The event is coordinated by the SPICE program. Participation is 100% free for presenters and attendees.
Meet a Scientist Day
When: January or February
Where: The Science Factory
Contact: Nick Spicher
What: A variety of different groups gather to present science demonstrations to families, visitors and kids! Very fun, very high energy. Kids tend to range from ages 3 – 14, along with parents and community members. Past activities with UO groups have included:
- Light spectra viewing
- Infrared camera and ice fun
- Total internal refraction with a tank of water
- Astronomy and space presentation/pictures
- Make your own circuits
- Try out a Transmission Electron Microscope
- Liquid nitrogen and balloons
Commitment level: 4 hours
Where: Willamette Hall Atrium
Contact: Brandy Todd
What: A science fair for local students, complete with fun demos, judging and prizes! Students plan, execute and write up projects in February though April and present in early May. Volunteers are needed for the following positions:
- Set-up, around 5pm (3-5) – May 8th
- Registration table/pop-corn queen or king (3)
- Flubber-making table (3+)
- Egg Drop table (3)
- Lazer Maze (2-3)
- Dry Ice Bubbles (2-3)
- Floater volunteers (Unlimited!)
- Judges (8-10)
Commitment level: varies, < 1 day
Summer Program to Inspire Creativity and Excellence (SPICE) girls summer camp
When: Mid-June through July
Where: UO, Willamette Hall
Contact: Cori Brant
What: SPICE is a two week summer science program for middle school aged girls. The mission of SPICE is to collaborate in creating a learning environment where girls can thrive in science, technology, engineering, and mathematics (STEM). This broad goal is achieved by enhancing the science experiences through a set of proven intervention strategies, including mentoring, early hands on research experience, role models and access to information and equipment they may other wise not have access to.
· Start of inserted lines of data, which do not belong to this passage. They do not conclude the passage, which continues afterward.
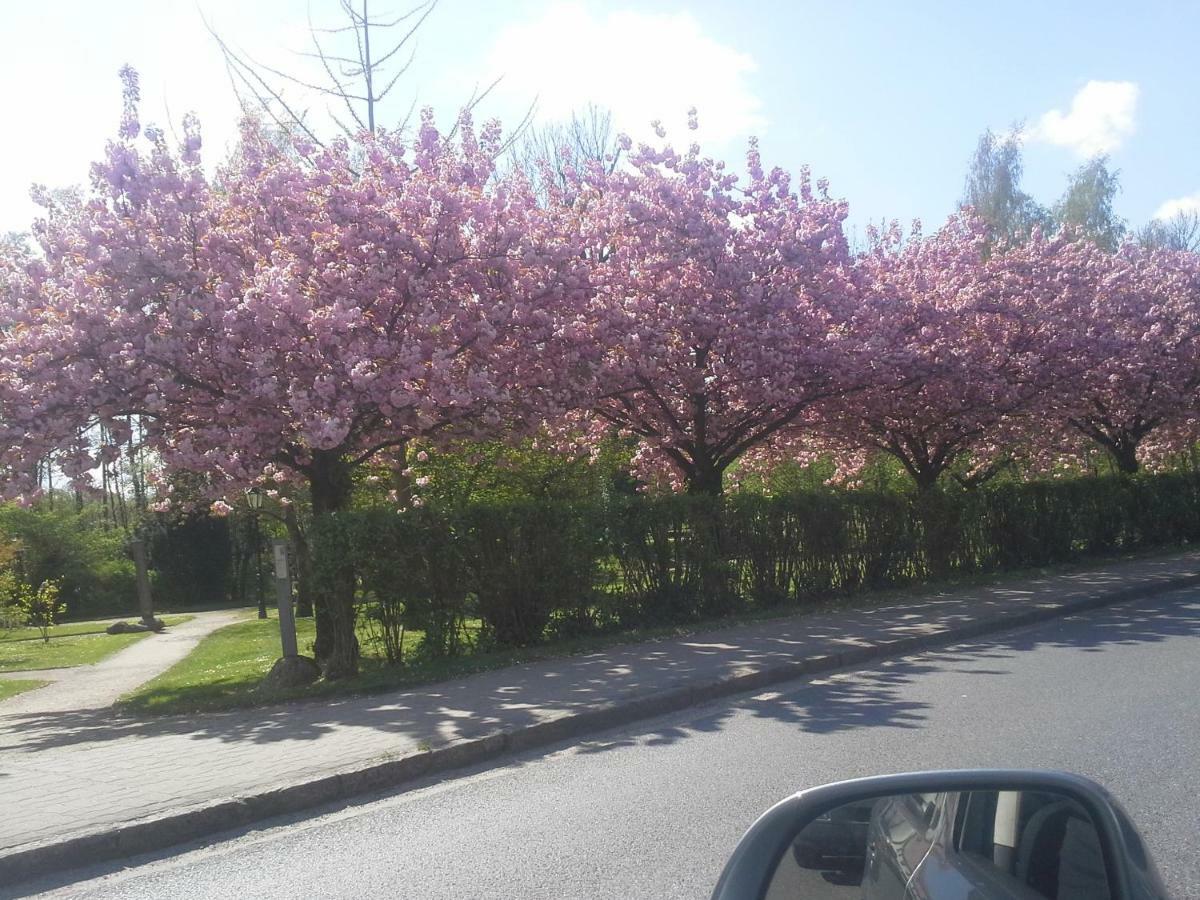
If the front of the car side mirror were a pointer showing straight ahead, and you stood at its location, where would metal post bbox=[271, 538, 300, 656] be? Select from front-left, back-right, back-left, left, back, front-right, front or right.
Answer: back-right

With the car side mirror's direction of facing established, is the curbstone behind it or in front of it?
behind

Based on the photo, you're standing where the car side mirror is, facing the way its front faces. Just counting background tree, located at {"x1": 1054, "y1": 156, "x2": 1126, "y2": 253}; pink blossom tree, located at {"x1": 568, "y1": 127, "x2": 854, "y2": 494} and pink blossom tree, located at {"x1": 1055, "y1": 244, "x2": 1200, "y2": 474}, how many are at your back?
3

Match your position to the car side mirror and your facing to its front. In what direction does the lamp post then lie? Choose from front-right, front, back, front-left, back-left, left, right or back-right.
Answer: back-right

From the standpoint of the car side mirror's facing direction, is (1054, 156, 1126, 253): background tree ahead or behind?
behind

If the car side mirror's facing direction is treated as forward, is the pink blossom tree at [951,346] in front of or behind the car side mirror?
behind

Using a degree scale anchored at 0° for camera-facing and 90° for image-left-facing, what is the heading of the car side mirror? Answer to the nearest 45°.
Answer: approximately 0°

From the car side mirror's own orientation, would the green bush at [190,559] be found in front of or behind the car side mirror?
behind

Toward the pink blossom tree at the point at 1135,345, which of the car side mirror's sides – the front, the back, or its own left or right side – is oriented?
back

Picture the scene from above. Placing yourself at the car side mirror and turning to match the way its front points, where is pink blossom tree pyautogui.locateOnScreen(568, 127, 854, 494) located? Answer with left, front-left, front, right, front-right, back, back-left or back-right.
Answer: back
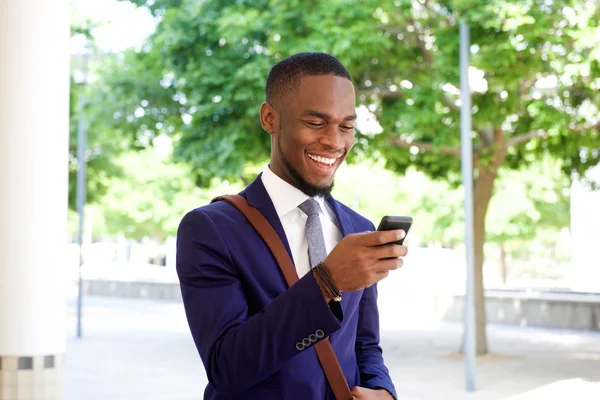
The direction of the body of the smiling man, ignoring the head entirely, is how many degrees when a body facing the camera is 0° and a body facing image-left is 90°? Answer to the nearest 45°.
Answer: approximately 315°

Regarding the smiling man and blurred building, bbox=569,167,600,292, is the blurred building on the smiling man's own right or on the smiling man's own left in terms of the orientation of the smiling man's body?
on the smiling man's own left

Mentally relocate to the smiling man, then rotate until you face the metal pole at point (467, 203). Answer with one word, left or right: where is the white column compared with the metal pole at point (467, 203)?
left

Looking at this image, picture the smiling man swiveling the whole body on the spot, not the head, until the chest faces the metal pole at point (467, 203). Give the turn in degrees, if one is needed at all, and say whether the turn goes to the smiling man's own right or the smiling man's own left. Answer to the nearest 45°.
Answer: approximately 135° to the smiling man's own left
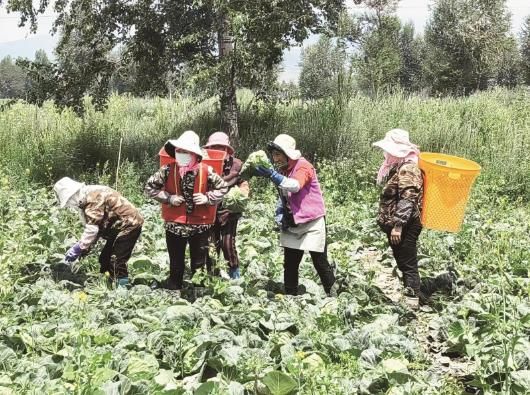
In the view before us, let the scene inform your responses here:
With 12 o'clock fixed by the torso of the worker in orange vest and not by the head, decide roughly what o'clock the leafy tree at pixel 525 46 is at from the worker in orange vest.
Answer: The leafy tree is roughly at 7 o'clock from the worker in orange vest.

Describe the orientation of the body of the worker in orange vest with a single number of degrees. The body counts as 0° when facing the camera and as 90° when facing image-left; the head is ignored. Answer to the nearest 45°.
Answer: approximately 0°

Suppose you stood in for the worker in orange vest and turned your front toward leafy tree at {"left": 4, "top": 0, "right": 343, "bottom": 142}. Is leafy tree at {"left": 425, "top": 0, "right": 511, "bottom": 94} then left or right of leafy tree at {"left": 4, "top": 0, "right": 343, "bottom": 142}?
right

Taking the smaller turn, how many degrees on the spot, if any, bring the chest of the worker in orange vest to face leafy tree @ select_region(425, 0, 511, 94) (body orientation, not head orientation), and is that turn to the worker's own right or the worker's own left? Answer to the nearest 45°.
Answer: approximately 135° to the worker's own left

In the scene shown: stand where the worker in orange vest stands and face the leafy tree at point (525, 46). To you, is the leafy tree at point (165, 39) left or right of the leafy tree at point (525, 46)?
left

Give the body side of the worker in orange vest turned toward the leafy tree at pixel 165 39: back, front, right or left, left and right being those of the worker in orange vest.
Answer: back
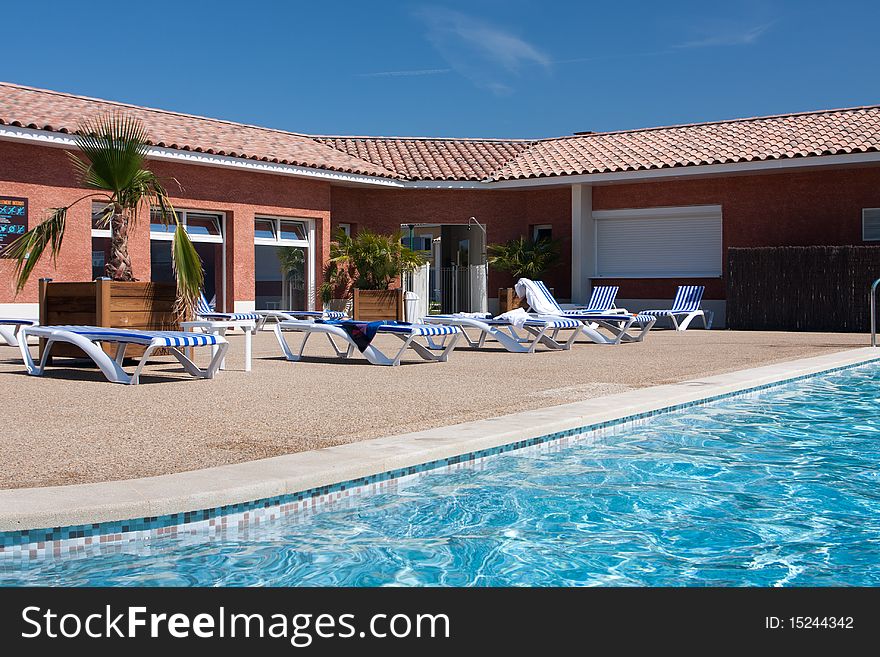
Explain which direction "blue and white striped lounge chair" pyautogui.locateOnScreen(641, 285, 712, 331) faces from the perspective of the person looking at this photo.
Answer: facing the viewer and to the left of the viewer

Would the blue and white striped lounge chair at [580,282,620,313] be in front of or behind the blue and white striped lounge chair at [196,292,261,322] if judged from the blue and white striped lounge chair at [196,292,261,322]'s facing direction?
in front

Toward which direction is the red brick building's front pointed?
toward the camera

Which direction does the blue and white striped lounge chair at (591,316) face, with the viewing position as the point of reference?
facing the viewer and to the right of the viewer

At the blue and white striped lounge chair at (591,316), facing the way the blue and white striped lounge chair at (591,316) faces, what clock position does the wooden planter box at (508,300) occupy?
The wooden planter box is roughly at 7 o'clock from the blue and white striped lounge chair.

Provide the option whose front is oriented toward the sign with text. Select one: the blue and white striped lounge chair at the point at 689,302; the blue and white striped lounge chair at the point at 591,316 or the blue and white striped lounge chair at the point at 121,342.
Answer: the blue and white striped lounge chair at the point at 689,302

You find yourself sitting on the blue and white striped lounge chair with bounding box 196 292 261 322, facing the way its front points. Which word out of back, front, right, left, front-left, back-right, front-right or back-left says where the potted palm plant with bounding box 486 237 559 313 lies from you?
front-left

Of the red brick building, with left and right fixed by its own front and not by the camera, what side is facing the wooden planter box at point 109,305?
front

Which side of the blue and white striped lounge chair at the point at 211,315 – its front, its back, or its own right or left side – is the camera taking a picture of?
right

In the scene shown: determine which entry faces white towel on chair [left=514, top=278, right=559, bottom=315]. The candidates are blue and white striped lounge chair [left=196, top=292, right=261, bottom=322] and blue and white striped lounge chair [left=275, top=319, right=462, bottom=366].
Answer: blue and white striped lounge chair [left=196, top=292, right=261, bottom=322]

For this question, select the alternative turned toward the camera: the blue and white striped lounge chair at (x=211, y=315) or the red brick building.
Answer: the red brick building
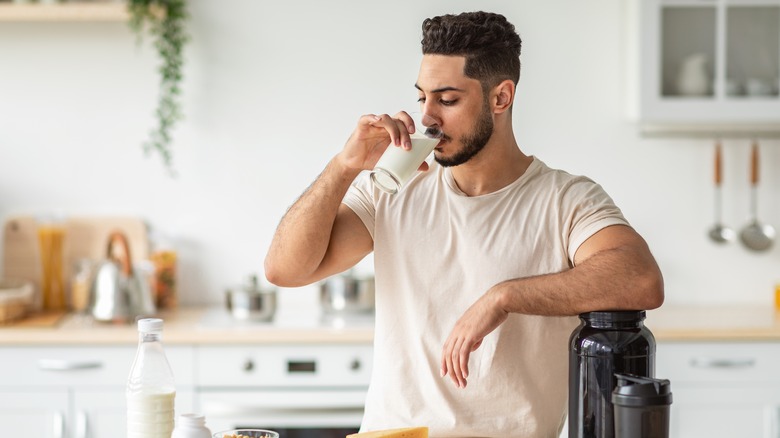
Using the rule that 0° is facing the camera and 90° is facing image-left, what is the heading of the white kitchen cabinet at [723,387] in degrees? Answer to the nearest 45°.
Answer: approximately 0°

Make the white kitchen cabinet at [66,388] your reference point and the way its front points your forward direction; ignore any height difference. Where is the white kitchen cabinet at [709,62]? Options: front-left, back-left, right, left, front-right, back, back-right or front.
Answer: left

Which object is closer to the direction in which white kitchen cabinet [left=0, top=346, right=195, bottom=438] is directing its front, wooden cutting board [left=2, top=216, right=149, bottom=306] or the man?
the man

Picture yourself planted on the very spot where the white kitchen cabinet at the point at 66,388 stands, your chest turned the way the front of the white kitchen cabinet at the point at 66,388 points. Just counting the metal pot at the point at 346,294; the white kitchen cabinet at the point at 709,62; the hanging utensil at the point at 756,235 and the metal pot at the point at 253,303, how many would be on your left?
4

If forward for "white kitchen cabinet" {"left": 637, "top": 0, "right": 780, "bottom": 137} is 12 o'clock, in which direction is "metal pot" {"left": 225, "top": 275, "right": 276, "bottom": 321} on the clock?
The metal pot is roughly at 2 o'clock from the white kitchen cabinet.

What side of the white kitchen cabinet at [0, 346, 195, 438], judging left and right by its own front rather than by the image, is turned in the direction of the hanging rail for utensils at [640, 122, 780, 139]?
left

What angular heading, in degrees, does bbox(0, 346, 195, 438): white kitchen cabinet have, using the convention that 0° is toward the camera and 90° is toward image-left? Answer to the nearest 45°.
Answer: approximately 0°

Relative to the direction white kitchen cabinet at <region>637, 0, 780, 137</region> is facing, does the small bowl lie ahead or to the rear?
ahead

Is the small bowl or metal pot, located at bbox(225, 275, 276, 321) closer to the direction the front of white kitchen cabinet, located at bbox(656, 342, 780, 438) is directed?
the small bowl

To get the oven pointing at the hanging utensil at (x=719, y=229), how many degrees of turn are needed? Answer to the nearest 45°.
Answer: approximately 90° to its left
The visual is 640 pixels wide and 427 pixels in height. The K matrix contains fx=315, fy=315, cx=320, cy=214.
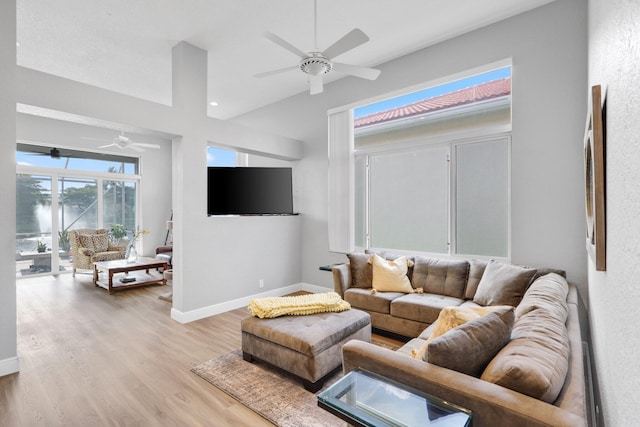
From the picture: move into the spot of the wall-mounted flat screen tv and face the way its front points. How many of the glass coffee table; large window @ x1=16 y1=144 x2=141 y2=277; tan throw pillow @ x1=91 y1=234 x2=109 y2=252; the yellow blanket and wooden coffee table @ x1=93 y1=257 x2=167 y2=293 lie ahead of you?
2

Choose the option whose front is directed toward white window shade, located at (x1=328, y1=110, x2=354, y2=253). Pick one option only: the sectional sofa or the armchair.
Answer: the armchair

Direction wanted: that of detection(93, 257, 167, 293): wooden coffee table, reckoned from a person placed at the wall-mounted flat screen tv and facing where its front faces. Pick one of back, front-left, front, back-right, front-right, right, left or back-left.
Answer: back-right

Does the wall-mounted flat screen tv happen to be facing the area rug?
yes

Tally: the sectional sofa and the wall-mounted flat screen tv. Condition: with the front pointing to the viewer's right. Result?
0

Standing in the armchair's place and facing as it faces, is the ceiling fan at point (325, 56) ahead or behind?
ahead

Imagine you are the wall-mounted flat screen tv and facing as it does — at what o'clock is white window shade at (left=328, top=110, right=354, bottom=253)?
The white window shade is roughly at 9 o'clock from the wall-mounted flat screen tv.

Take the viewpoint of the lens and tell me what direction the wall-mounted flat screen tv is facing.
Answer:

SPICE looks for volunteers in:
- Leading activities
- Developing curriculum
- Helping the lead Instructors
- Preparing for camp
Volunteer shifts can run anywhere from an hour to all day depending on your schedule!
SPICE camp offers Discovery Camp for 6th grade, Forensic Science Camp for 7th grade and Engineering Camp for the 8th graders. For more information about the camps please visit the SPICE website.
Pine Mountain Observatory
When: Summer months, May through September
Where: Pine Mountain Observatory, ~30 miles east of Bend on highway 20
Contact: Pine Mountain Observatory and Scott Fisher
What: Pine Mountain Observatory is a research and public outreach facility in Eastern Oregon operated by the Department of Physics at the University of Oregon that is home to 4 domes: a recently restored 15″ and a 24″, both used for star parties, and two research-only telescopes. During summer months, the Observatory opens to the public on weekends for short talks on astronomy and space science and star parties, as well as for several astronomy-related camps and research events. University students with an interest in astronomy are very welcome to volunteer as sky guides at weekend star parties. Sky guides operate 10″ Dobsonians and introduce the public to the night sky. A familiarity with the night sky, its main attractions and general knowledge of astronomical concepts is preferred, and training is also available.
Two of our header images for this site were taken at Pine Mountain by UO student Charity Woodrum!